その圧倒的な気迫に、項羽は剣に手をかけつつも即座に殺害には動かず、冷静に問いただしました。「客、何を為す者ぞ?」と尋ねると、張良が「沛公の参乗、樊噲なり」と答えます。

これを聞いた項羽は、「壮士なり」と樊噲の胆気を称え、酒を振る舞いました。さらに彘肩(ていけん=豚の肩肉)を賜り、樊噲はそれを剣で切り、その場で堂々と食したと記されています。
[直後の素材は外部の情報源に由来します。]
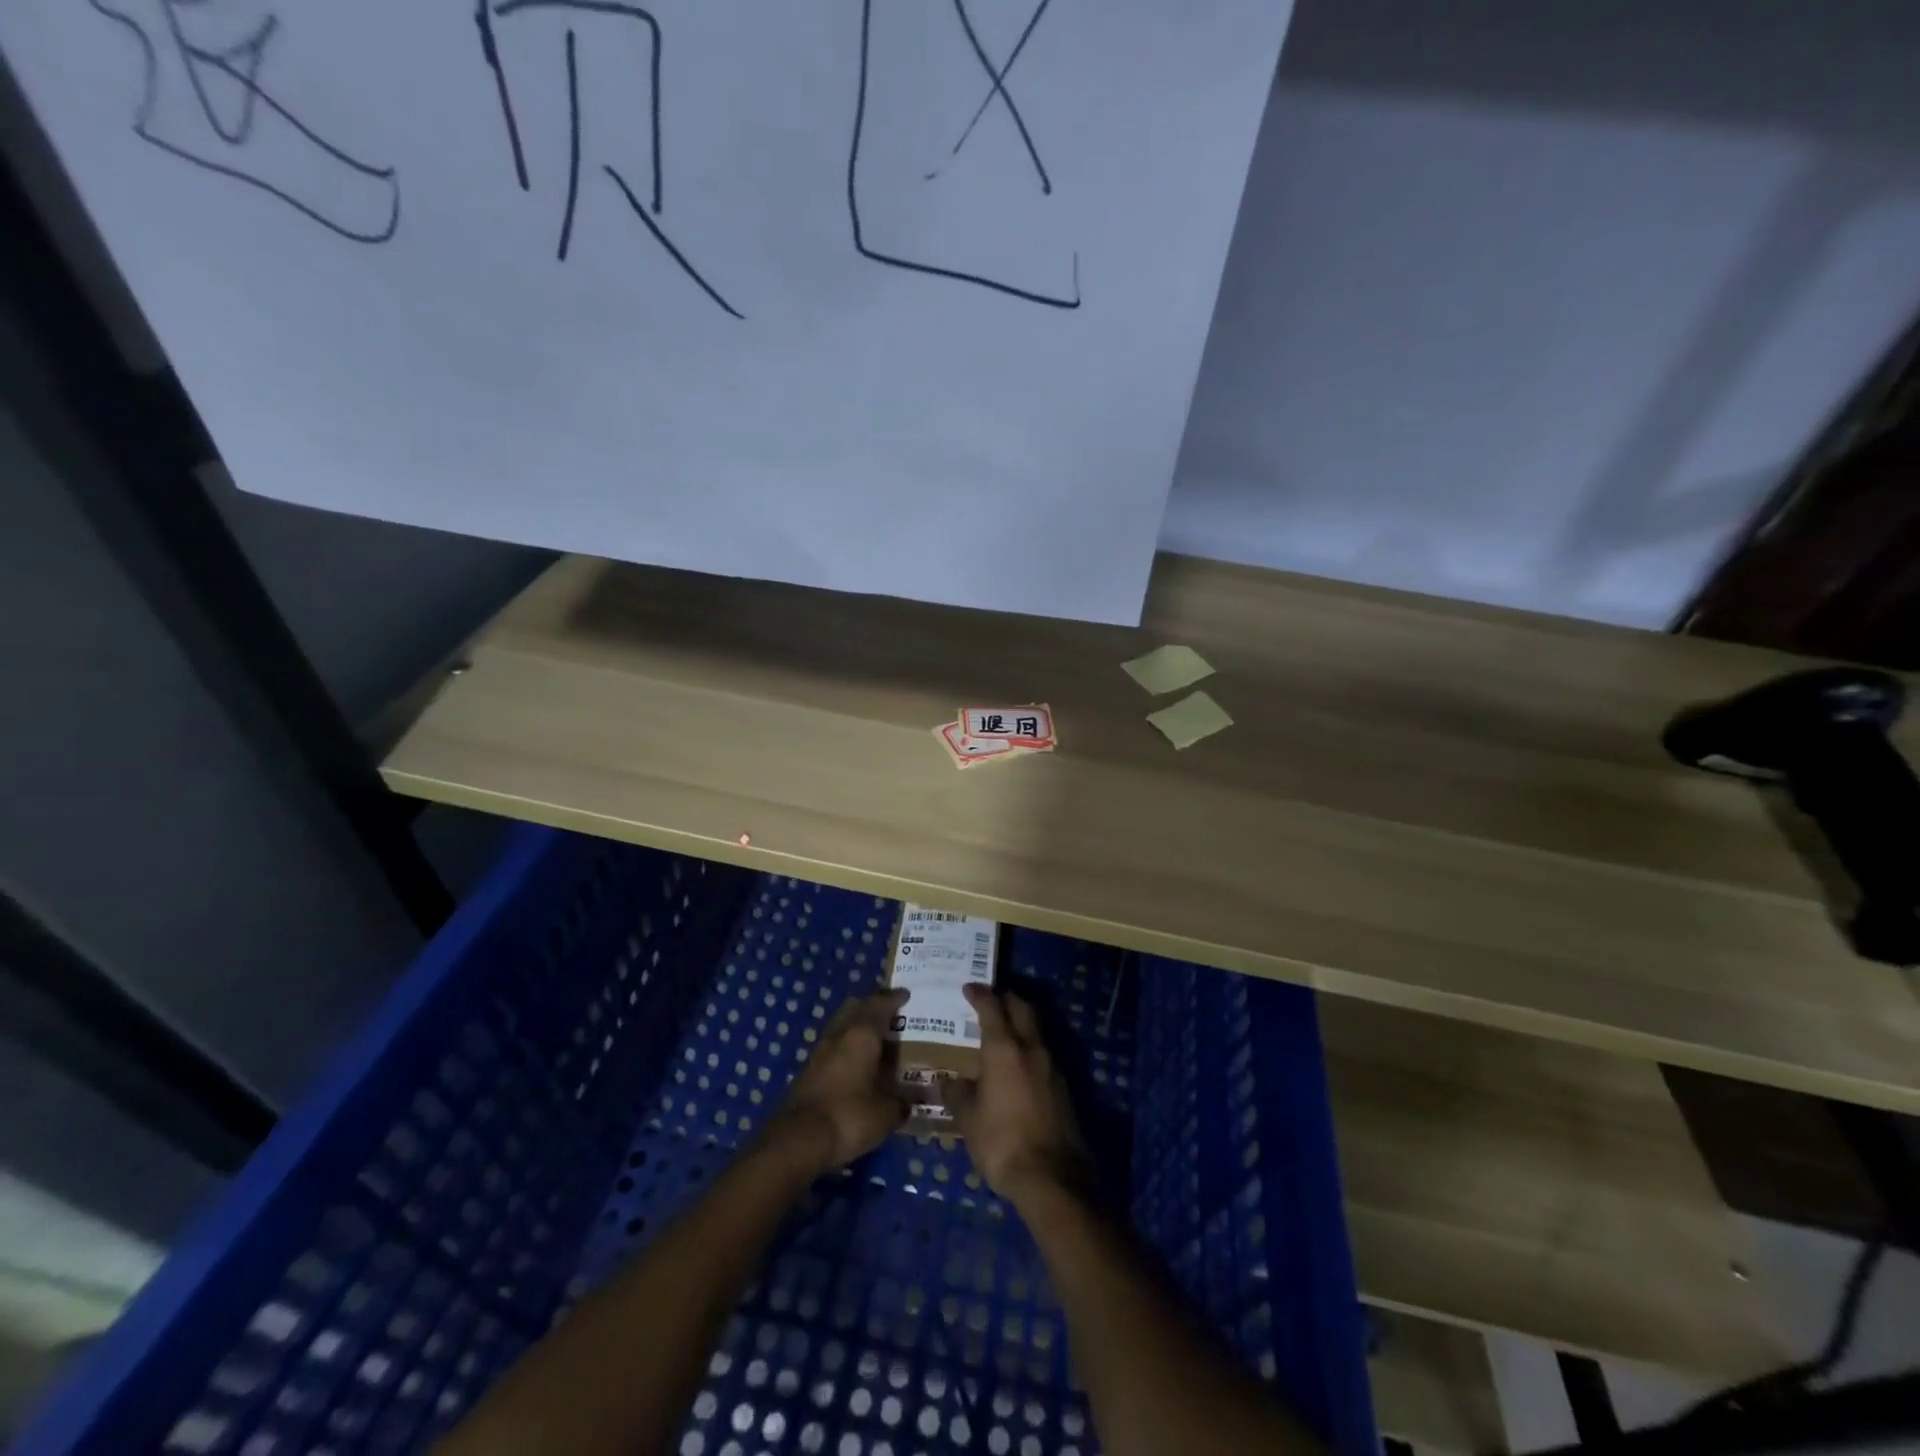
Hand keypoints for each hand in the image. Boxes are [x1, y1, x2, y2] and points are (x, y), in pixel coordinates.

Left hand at [762, 989, 908, 1176]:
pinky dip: (846, 1046)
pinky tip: (857, 1064)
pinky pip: (833, 1046)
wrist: (797, 1140)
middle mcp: (840, 1034)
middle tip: (890, 1013)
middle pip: (855, 1006)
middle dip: (872, 1005)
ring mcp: (820, 1051)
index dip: (895, 998)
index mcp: (862, 1034)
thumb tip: (910, 1102)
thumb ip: (902, 1103)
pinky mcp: (808, 1070)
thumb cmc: (849, 1116)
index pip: (880, 1004)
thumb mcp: (886, 1114)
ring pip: (841, 1025)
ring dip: (857, 1026)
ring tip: (876, 1039)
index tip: (906, 995)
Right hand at [946, 985, 1087, 1203]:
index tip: (969, 988)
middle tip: (989, 1000)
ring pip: (1035, 1029)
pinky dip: (1028, 1046)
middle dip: (1005, 998)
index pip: (992, 1007)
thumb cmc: (1002, 1142)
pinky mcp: (1062, 1085)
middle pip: (1021, 1008)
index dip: (979, 994)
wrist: (1052, 1176)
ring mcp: (1051, 1065)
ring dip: (1020, 1021)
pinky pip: (1042, 1051)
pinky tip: (1017, 1064)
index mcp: (1004, 1049)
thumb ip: (957, 1093)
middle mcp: (1031, 1048)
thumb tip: (946, 1080)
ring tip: (1001, 1031)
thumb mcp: (968, 1119)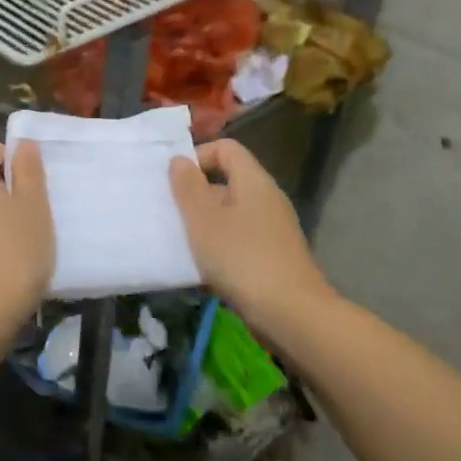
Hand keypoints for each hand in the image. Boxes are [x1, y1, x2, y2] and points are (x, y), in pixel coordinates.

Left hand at [0, 140, 54, 327]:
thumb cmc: (15, 252)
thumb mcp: (34, 206)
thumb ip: (29, 171)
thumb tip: (23, 145)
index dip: (14, 157)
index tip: (35, 182)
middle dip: (11, 186)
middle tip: (38, 207)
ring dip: (4, 212)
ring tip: (29, 234)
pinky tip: (13, 255)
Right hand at [169, 139, 332, 331]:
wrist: (290, 312)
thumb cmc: (241, 258)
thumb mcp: (204, 220)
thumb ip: (188, 187)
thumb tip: (180, 160)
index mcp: (253, 181)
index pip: (226, 149)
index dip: (198, 157)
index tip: (175, 182)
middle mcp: (267, 198)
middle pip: (227, 182)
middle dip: (196, 196)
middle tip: (170, 216)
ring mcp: (272, 229)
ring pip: (231, 215)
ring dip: (204, 226)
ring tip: (180, 245)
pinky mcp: (273, 256)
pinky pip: (239, 241)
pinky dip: (219, 249)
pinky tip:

この一連の行動は、暗殺の空気が漂う中で樊噲が状況を変え、項羽の意識に直接影響を与えたことを物語っています。まさに「怒髪上指」は、ただの怒りではなく、場を制する忠臣の胆力を示す故事なのです。

楚漢戦争と鴻門の会に関わる他の四字熟語

「怒髪上指」は、楚漢戦争や鴻門の会に関連する場面から生まれた四字熟語です。同様の背景を持つ言葉も併せてご紹介します。

怒髪上指の類義語・対義語

類義語

語句 意味
怒髪衝天(どはつしょうてん) 怒りで髪の毛が天を突くように逆立つこと
怒髪指冠(どはつしかん) 怒りで髪が冠を突き上げるほど逆立つこと

対義語

語句 意味
泰然自若(たいぜんじじゃく) どんな状況でも落ち着いて動じないさま
心頭滅却(しんとうめっきゃく) 心を無にして苦しみや怒りを克服すること
言笑自若(げんしょうじじゃく) どんなときでも普段通りに話し笑う、冷静さを保つさま。三国志・関羽に由来

怒りの極限と忠義の象徴としての「怒髪上指」

「怒髪上指」は、ただ怒りを表すだけの言葉ではありません。主君を守るために命をかけ、敵陣に一人乗り込んだ樊噲のように、信念と覚悟を持って行動した人間の姿を象徴しています。

その表情や姿勢が鮮やかに描かれたこの語句は、現代においても、真の怒りや信義を貫く精神を表現する力強い言葉として私たちに訴えかけてきます。